Quer dizer então que o governo Temer pretende adotar algo como um superavit flutuante, algo parecido com o que pretendiam os economistas de Dilma Rousseff? Isto é, nos anos bons de receita, de crescimento da economia, o superávit seria grande. Nos anos recessivos, o superávit fiscal diminuiria.

DINHEIRO DO BNDES

Outro plano maior anunciado foi o de antecipar o recebimento do que o BNDES deve ao governo. Nos anos Lula 2 e Dilma 1, o governo emprestou cerca de R$ 480 bilhões para o BNDES, que reemprestava esse dinheiro a empresas, com juros subsidiados, a fim de incentivar o investimento no país, o que não ocorreu.

Agora, Meirelles pretende fazer com que o BNDES devolva esse dinheiro antes do prazo contratado: R$ 40 bilhões agora, R$ 30 bilhões daqui a um ano e R$ 30 bilhões daqui a dois anos.

Esse dinheiro serviria para abater a dívida pública. Mas não se sabe se o plano é juridicamente viável nem como seria possível abater de fato a dívida.
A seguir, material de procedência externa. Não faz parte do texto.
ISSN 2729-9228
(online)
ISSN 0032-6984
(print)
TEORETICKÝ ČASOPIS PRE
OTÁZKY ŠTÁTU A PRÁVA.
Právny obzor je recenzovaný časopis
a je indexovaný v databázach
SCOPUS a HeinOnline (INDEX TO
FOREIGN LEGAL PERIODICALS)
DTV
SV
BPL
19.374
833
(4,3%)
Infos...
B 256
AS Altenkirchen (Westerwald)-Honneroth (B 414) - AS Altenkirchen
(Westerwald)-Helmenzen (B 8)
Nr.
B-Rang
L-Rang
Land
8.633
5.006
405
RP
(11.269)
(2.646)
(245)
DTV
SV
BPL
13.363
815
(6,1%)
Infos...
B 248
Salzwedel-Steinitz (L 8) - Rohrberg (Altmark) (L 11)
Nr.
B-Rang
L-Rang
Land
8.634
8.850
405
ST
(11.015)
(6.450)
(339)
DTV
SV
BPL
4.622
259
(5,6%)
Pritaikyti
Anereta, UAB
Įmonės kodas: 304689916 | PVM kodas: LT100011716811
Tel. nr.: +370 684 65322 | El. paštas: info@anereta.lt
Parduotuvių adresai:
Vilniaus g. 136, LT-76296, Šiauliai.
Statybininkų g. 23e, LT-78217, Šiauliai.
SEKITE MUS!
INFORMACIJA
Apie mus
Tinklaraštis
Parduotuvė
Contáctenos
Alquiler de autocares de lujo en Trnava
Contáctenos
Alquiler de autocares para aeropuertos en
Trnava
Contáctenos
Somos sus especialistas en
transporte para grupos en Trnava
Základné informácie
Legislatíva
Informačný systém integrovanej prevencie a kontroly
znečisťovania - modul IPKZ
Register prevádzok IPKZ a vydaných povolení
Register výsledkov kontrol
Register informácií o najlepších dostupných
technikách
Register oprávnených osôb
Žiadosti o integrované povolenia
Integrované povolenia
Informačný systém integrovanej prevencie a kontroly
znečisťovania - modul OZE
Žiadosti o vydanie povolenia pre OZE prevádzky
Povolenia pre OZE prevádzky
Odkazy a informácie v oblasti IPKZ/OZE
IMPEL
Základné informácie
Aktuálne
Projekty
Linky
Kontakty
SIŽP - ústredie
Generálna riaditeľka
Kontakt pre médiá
No mais, reafirmou-se que haverá uma reforma da Previdência, não se sabe quando ou qual. Estão proibidos os aumentos de subsídios (dinheiro que o governo deixa de cobrar ou concede à empresas privadas). O governo ainda pretende pegar o dinheiro do Fundo Soberano do Brasil, uma pequena reserva de R$ 2 bilhões criada nos anos petistas, uma bobagem sem utilidade.